In connection with the closing of the Merger, Parent will enter into a registration rights agreement (the “Registration Rights Agreement”) with certain holders of interests in the Company (the “Holders”) that will receive a portion of the Stock Consideration to be issued at the closing of the Merger (the “Issuance”). Pursuant to the Registration Rights Agreement, among other things, Parent (a) is required to file with the Securities and Exchange Commission (the “SEC”) a registration statement on Form S-3 registering for resale the shares of Parent’s common stock received by the Holders as part of the Issuance (the “Shelf Registration Statement”) and (b) will grant certain Holders certain demand and piggyback registration rights.

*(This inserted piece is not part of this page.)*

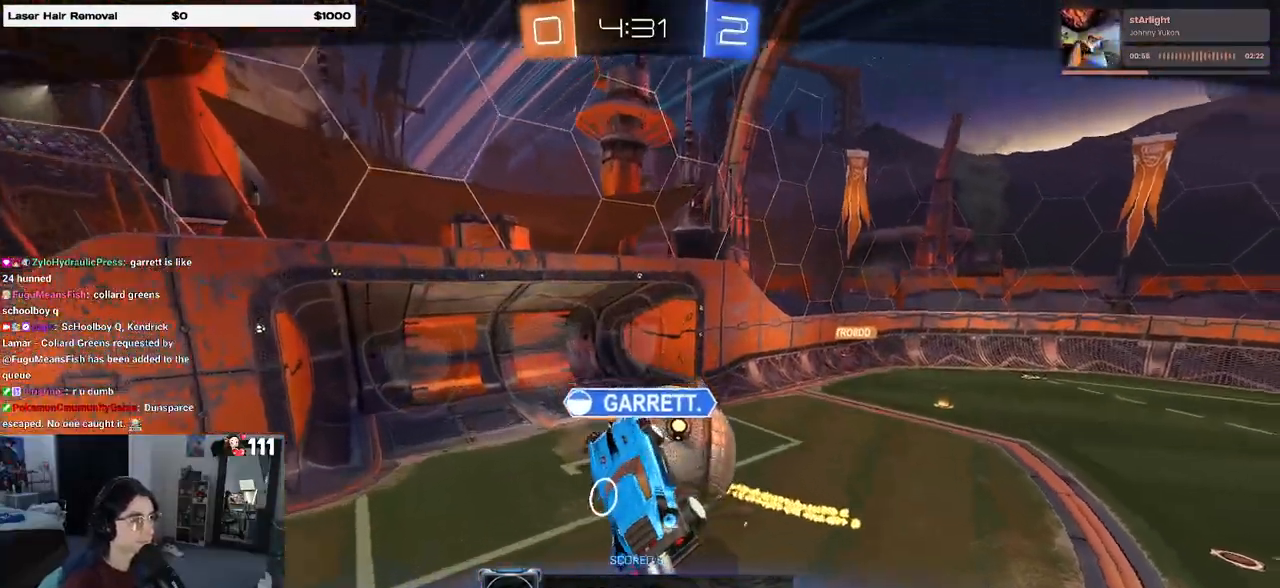
{"buttons": [], "left_stick": "center", "right_stick": "center", "events": [[317, "CROSS", "down"], [467, "CROSS", "up"]]}
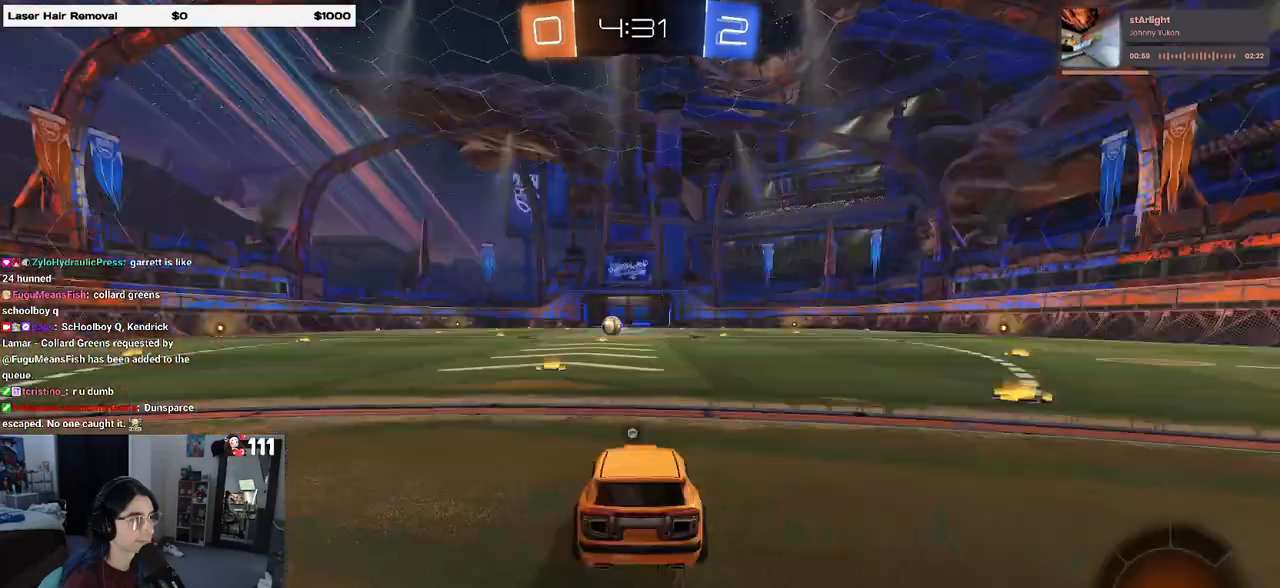
{"buttons": [], "left_stick": "center", "right_stick": "center", "events": [[167, "CROSS", "down"], [300, "CROSS", "up"], [400, "CROSS", "down"], [483, "CROSS", "up"]]}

In connection with entering into the Registration Rights Agreement, Parent will also enter into lockup agreements with certain Holders who, in the aggregate, own approximately 95% of the outstanding interests in the Company (the “Lock Up Agreements”), pursuant to which, among other things, each such Holder will agree to sell only up to a certain specified portion of the Stock Consideration received in the Issuance as follows: the Holders subject to the Lock Up Agreements may (i) not sell any Registrable Securities (as defined in the Registration Rights Agreement) on or before the date that is 30 days following the closing and (ii) sell up to an aggregate of 25% of the Registrable Securities beginning on the 31st day after closing pursuant to the Shelf Registration Statement, including pursuant to up to (a) one shelf underwritten offering on or before the date that is six months following closing and (b) two shelf underwritten offerings on or after the date that is six months following the closing. The foregoing descriptions of the Registration Rights Agreement and Lockup Agreements do not purport to be complete and are subject to, and qualified in their entirety by, the full text of the form of Registration Rights Agreement and Lockup Agreement, which are exhibits to the Merger Agreement and incorporated herein by reference.